Emission Reductions Purchase Agreement- Drafting and its Essentials

Emission Reductions Purchase Agreement- Drafting and its Essentials


The script of a smart contract, that executes an agreement without prejudice, guarantees the performance of ‘contractual terms’ enabling the exchange or transaction of services. Yet, smart contracts as recognisable or valid legal instruments within the boundaries of contract law remain uncertain and contentious. Smart contracts appear to reduce contracting to a form and standard well below that developed by contract law and theory over many centuries in both civil and common law jurisdictions. Smart contracting portrays the efficiency and professionalism of any individual while working and establishing legal obligation toward the contracting party. Streamlining activities to be performed, services to be rendered and transactions to be made in a contract results in orderly working and enables efficiency in performance.

A poorly drafted contract increases the risk of misunderstanding and commercial disputes which may give rise to defaults, payment delays, contract performance delays, warranty disputes, and/or calls on any performance delays. It is important to appreciate and understand the structural elements and risks inherent in clauses comprising the commercial contract.



Buying and selling carbon credits is relatively straightforward and may be compared to buying and selling shares in a stock market. Because the transaction is paper-based, no physical assets generally change hands; and if you have access to the right amount of money and the right person to help affect the trade, then such transactions are relatively uncomplicated. For newcomers to the industry, it is often tricky to find the right company through which to buy or sell carbon credits and then to decide their price. It is also important to be aware of the types of credits that are available on the market and how they compare with each other.



The Emission Reduction Purchase Agreement (ERPA) is a vital document for the developer of a carbon offset project.
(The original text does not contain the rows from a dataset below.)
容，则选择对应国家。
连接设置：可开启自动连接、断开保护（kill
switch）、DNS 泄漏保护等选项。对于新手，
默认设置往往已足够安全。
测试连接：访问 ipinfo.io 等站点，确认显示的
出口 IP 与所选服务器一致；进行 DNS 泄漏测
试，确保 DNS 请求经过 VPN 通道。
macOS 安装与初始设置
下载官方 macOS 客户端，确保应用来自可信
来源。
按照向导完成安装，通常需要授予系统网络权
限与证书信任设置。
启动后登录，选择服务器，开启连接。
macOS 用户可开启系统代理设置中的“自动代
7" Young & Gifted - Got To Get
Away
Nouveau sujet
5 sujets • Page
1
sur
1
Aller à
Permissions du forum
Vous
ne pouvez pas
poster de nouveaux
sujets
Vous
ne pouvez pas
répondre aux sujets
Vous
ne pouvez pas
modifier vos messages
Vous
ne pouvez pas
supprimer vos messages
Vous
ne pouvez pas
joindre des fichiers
At its core, the ERPA is an agreement between the buyer and seller of the carbon credits. The purpose of the ERPA is to record the agreement between parties. It identifies responsibilities, rights and obligations to manage project risks. It also defines the commercial terms of the project including price, volume and delivery schedule of emission reductions.

ERPAs are often agreed between buyers and intermediaries representing community groups. While the ERPA is a binding legal contract between the buyer and intermediary, the agreement between the seller and the community members is often less clear and may not be binding. It is important to ensure that whatever agreement is made between individual project participants and the intermediary is clear and well understood by all parties.



The key elements in any ERPA cover the following areas:

  • Quantity and price of emissions reductions to be delivered.

  • Delivery and payment schedule of emission reductions (see below).

  • Consequences of non-delivery: what happens when the Seller fails to deliver the quantity of emission reductions stated, and what requests can the Buyer make, or penalties will the Seller have to pay?

  • Consequences of default: what happens if the Buyer does not pay for the delivered emission reductions? What happens if the Seller gives false information? What happens if there are changes in the country regulatory structure?

  • General obligations of the Seller: for example, the Seller will be responsible for carrying out verification and certification (to ensure issuance of emission reductions), implementing the monitoring plan, general operations of the project, and delivery of emission reductions to the Buyer(s).

  • General obligations of the Buyer: for example, the Buyer will be responsible to set up an account to receive delivery of emission reductions, pay for the emission reductions, and communicate with the relevant regulatory bodies (for example, in the case of a CDM project, the CDM Executive Board)

Project risks: who are responsible for these risks, and are the risks manageable?